=== Text excerpt ===
Mr. EMERY. You mean eight hours' pay?

Mr. MARKLAND. Yes, by the use of the premium system. That applies to union men as well as nonunion men.

Mr. EMERY. Just as much?

Mr. MARKLAND. Just as much. They want that dollar. We do not restrict them as to tools. We tell them we will provide any tools they want, any peculiar kind of steel manufactured. We have imported steel from foreign countries-in most cases found it worthless and anything at all to get the fellow to use his brains and push ahead. To illustrate: Take this gear up here [indicating], 18 inches in diameter, a man will turn that off in two hours. We will give him a four hours' limit on it. He might, if he is an exceptionally fast man, do it in one and three-quarters hours. The man makes almost double his pay.

The CHAIRMAN. Right there take an illustration of that; what are the probable wages of that man called "Jim" in the record, who took the piece of work on which you put a nine-hour limit? What is his probable pay per hour?

Mr. MARKLAND. Thirty cents.

The CHAIRMAN. He does the work, if I understand you, in six hours, probably?

Mr. MARKLAND. Yes; supposing he had an accident.

The CHAIRMAN. In six hours, for which he gets 30 cents an hour. Now, for the three hours that he has saved the machine you pay him 12 cents an hour?

Mr. MARKLAND. If we conclude that the accident was not all his fault, we will give him the benefit of it and raise that limit to twelve hours, making him 42 cents an hour.

The CHAIRMAN. Then, in your reckoning, it will take him only six hours in case he had an accident; how many hours if he had no accident?

Mr. MARKLAND. Four hours or four hours and a half.

Mr. EMERY. He has allowed for the accident on that, Mr. Chair

man.

The CHAIRMAN. I see the theory. There is a nine-hour limit and the work was done in six hours: leaving out the matter of accident, the wages are $1.80, but the man also gets a premium of 36 cents for the three hours he has saved to the machinery. That is the theory?

=== Extracted material ===
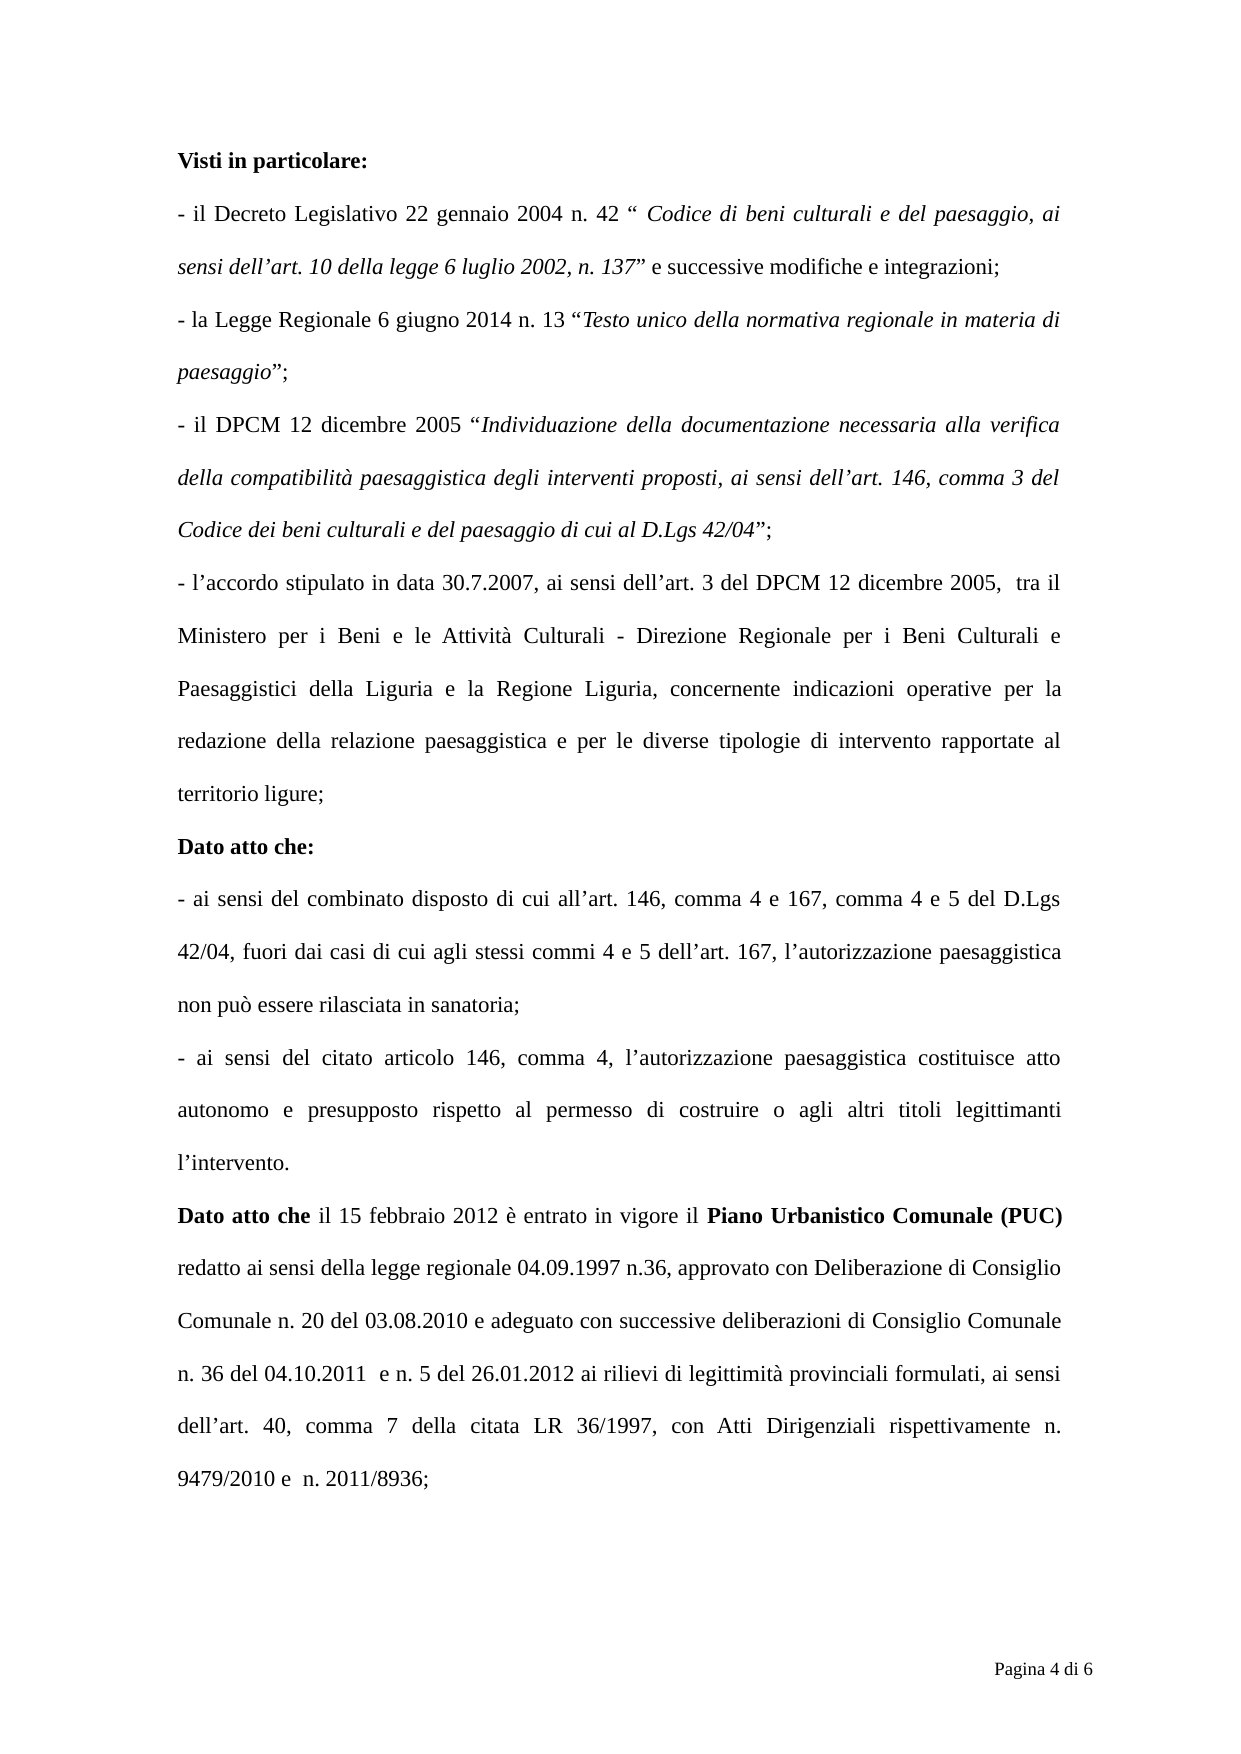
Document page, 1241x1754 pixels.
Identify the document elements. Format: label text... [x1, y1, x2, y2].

text Visti in particolare: [177, 148, 1063, 174]
text - il DPCM 12 dicembre 2005 “Individuazione della documentazione necessaria alla verifica della compatibilità paesaggistica degli interventi proposti, ai sensi dell’art. 146, comma 3 del Codice dei beni culturali e del paesaggio di cui al D.Lgs 42/04”; [177, 411, 1063, 543]
text Dato atto che: [177, 833, 1063, 859]
text - l’accordo stipulato in data 30.7.2007, ai sensi dell’art. 3 del DPCM 12 dicembre 2005, tra il Ministero per i Beni e le Attività Culturali - Direzione Regionale per i Beni Culturali e Paesaggistici della Liguria e la Regione Liguria, concernente indicazioni operative per la redazione della relazione paesaggistica e per le diverse tipologie di intervento rapportate al territorio ligure; [177, 569, 1063, 806]
text - ai sensi del combinato disposto di cui all’art. 146, comma 4 e 167, comma 4 e 5 del D.Lgs 42/04, fuori dai casi di cui agli stessi commi 4 e 5 dell’art. 167, l’autorizzazione paesaggistica non può essere rilasciata in sanatoria; [177, 886, 1063, 1017]
text - ai sensi del citato articolo 146, comma 4, l’autorizzazione paesaggistica costituisce atto autonomo e presupposto rispetto al permesso di costruire o agli altri titoli legittimanti l’intervento. [177, 1044, 1063, 1175]
text - il Decreto Legislativo 22 gennaio 2004 n. 42 “ Codice di beni culturali e del paesaggio, ai sensi dell’art. 10 della legge 6 luglio 2002, n. 137” e successive modifiche e integrazioni; [177, 200, 1063, 279]
text - la Legge Regionale 6 giugno 2014 n. 13 “Testo unico della normativa regionale in materia di paesaggio”; [177, 306, 1063, 385]
text Dato atto che il 15 febbraio 2012 è entrato in vigore il Piano Urbanistico Comunale (PUC) redatto ai sensi della legge regionale 04.09.1997 n.36, approvato con Deliberazione di Consiglio Comunale n. 20 del 03.08.2010 e adeguato con successive deliberazioni di Consiglio Comunale n. 36 del 04.10.2011 e n. 5 del 26.01.2012 ai rilievi di legittimità provinciali formulati, ai sensi dell’art. 40, comma 7 della citata LR 36/1997, con Atti Dirigenziali rispettivamente n. 9479/2010 e n. 2011/8936; [177, 1202, 1063, 1492]
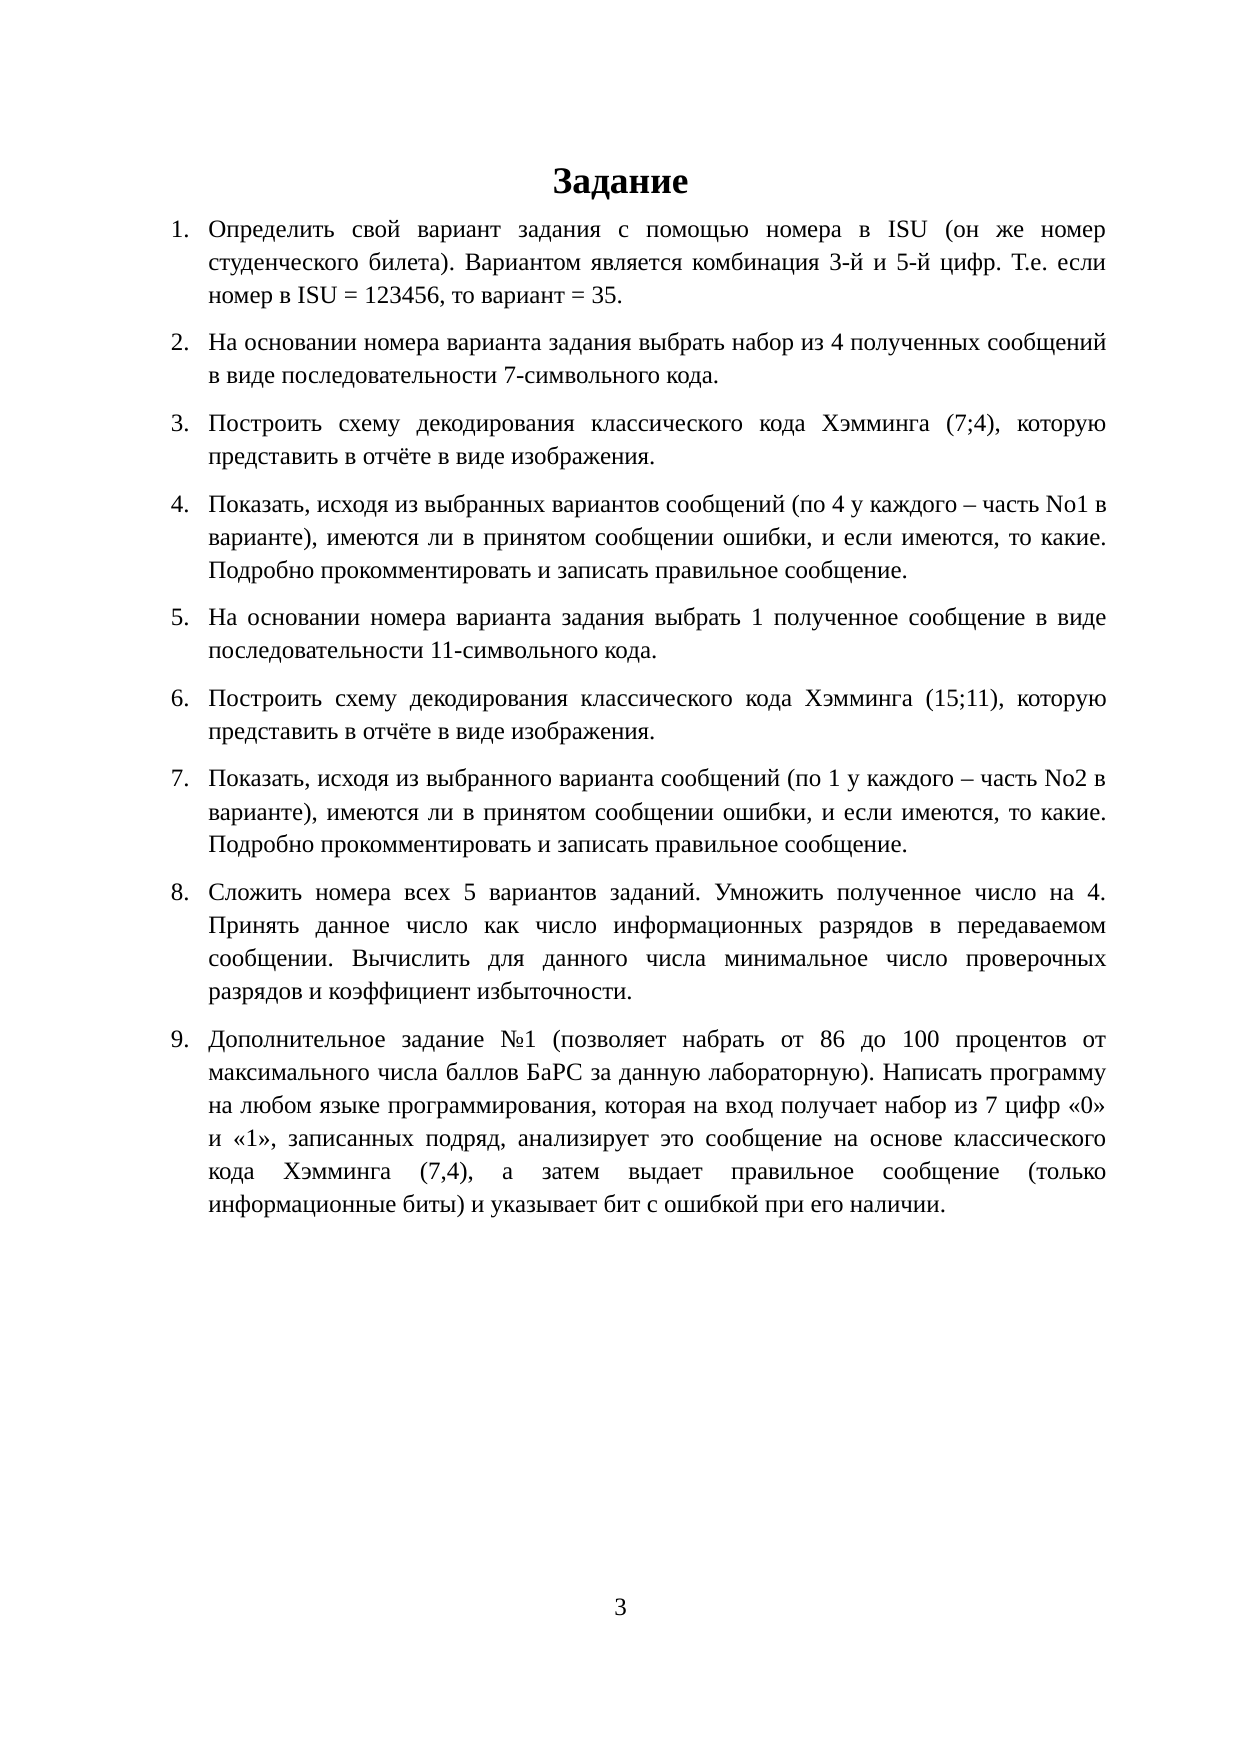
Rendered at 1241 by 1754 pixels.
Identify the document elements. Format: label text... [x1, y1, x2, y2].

list Показать, исходя из выбранных вариантов сообщений (по 4 у каждого – часть No1 в варианте), имеются ли в принятом сообщении ошибки, и если имеются, то какие. Подробно прокомментировать и записать правильное сообщение. [171, 489, 1107, 583]
list Построить схему декодирования классического кода Хэмминга (7;4), которую представить в отчёте в виде изображения. [171, 408, 1107, 470]
list На основании номера варианта задания выбрать 1 полученное сообщение в виде последовательности 11-символьного кода. [171, 602, 1107, 664]
list Показать, исходя из выбранного варианта сообщений (по 1 у каждого – часть No2 в варианте), имеются ли в принятом сообщении ошибки, и если имеются, то какие. Подробно прокомментировать и записать правильное сообщение. [171, 763, 1107, 858]
list Сложить номера всех 5 вариантов заданий. Умножить полученное число на 4. Принять данное число как число информационных разрядов в передаваемом сообщении. Вычислить для данного числа минимальное число проверочных разрядов и коэффициент избыточности. [171, 877, 1107, 1005]
subtitle Задание [133, 158, 1107, 201]
list На основании номера варианта задания выбрать набор из 4 полученных сообщений в виде последовательности 7-символьного кода. [171, 327, 1107, 389]
list Построить схему декодирования классического кода Хэмминга (15;11), которую представить в отчёте в виде изображения. [171, 683, 1107, 745]
list Дополнительное задание №1 (позволяет набрать от 86 до 100 процентов от максимального числа баллов БаРС за данную лабораторную). Написать программу на любом языке программирования, которая на вход получает набор из 7 цифр «0» и «1», записанных подряд, анализирует это сообщение на основе классического кода Хэмминга (7,4), а затем выдает правильное сообщение (только информационные биты) и указывает бит с ошибкой при его наличии. [171, 1024, 1107, 1218]
list Определить свой вариант задания с помощью номера в ISU (он же номер студенческого билета). Вариантом является комбинация 3-й и 5-й цифр. Т.е. если номер в ISU = 123456, то вариант = 35. [171, 214, 1107, 308]
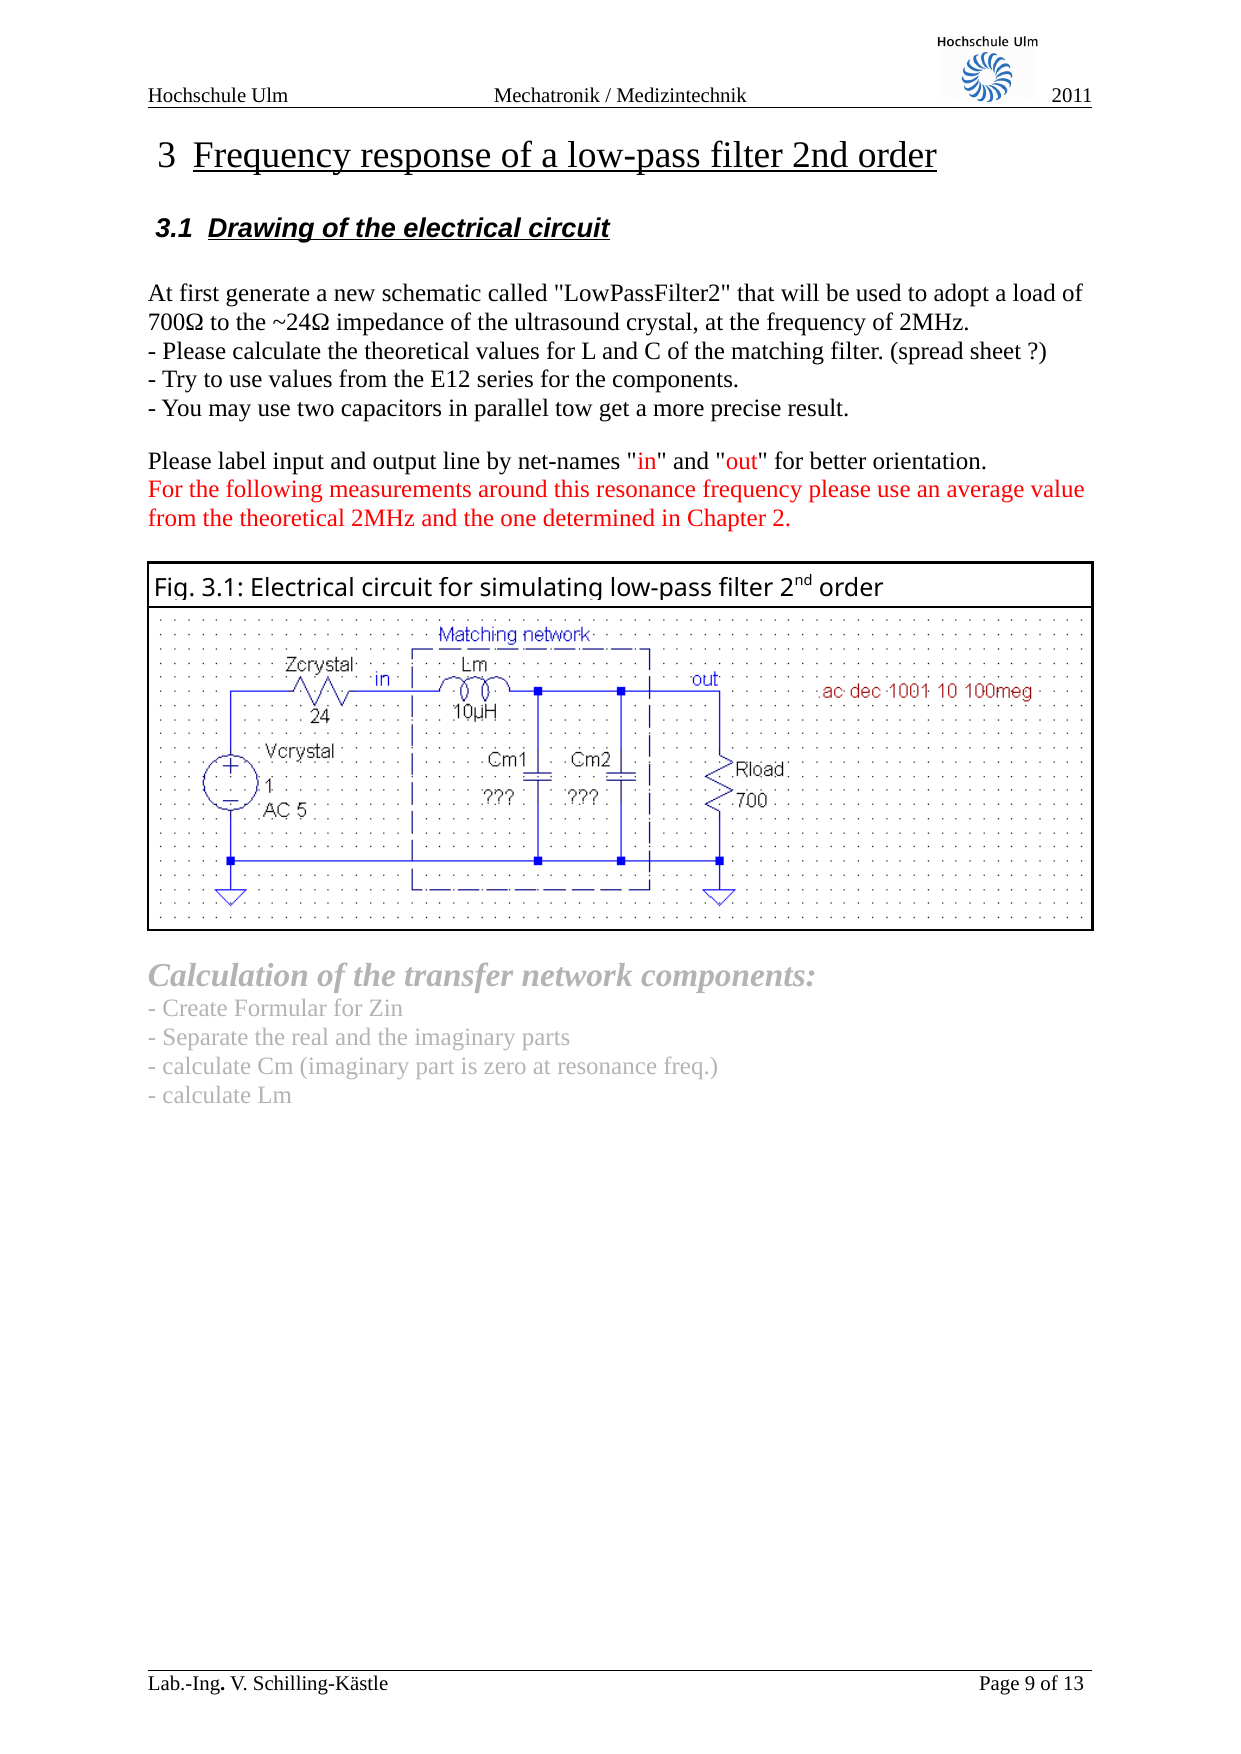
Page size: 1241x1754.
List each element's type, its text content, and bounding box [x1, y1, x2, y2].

=== Task brief ===
Quote the entire hearing transcript above, word for word.

=== Exercise result ===
Mr. EMERY. You mean eight hours' pay?

Mr. MARKLAND. Yes, by the use of the premium system. That applies to union men as well as nonunion men.

Mr. EMERY. Just as much?

Mr. MARKLAND. Just as much. They want that dollar. We do not restrict them as to tools. We tell them we will provide any tools they want, any peculiar kind of steel manufactured. We have imported steel from foreign countries-in most cases found it worthless and anything at all to get the fellow to use his brains and push ahead. To illustrate: Take this gear up here [indicating], 18 inches in diameter, a man will turn that off in two hours. We will give him a four hours' limit on it. He might, if he is an exceptionally fast man, do it in one and three-quarters hours. The man makes almost double his pay.

The CHAIRMAN. Right there take an illustration of that; what are the probable wages of that man called "Jim" in the record, who took the piece of work on which you put a nine-hour limit? What is his probable pay per hour?

Mr. MARKLAND. Thirty cents.

The CHAIRMAN. He does the work, if I understand you, in six hours, probably?

Mr. MARKLAND. Yes; supposing he had an accident.

The CHAIRMAN. In six hours, for which he gets 30 cents an hour. Now, for the three hours that he has saved the machine you pay him 12 cents an hour?

Mr. MARKLAND. If we conclude that the accident was not all his fault, we will give him the benefit of it and raise that limit to twelve hours, making him 42 cents an hour.

The CHAIRMAN. Then, in your reckoning, it will take him only six hours in case he had an accident; how many hours if he had no accident?

Mr. MARKLAND. Four hours or four hours and a half.

Mr. EMERY. He has allowed for the accident on that, Mr. Chair

man.

The CHAIRMAN. I see the theory. There is a nine-hour limit and the work was done in six hours: leaving out the matter of accident, the wages are $1.80, but the man also gets a premium of 36 cents for the three hours he has saved to the machinery. That is the theory?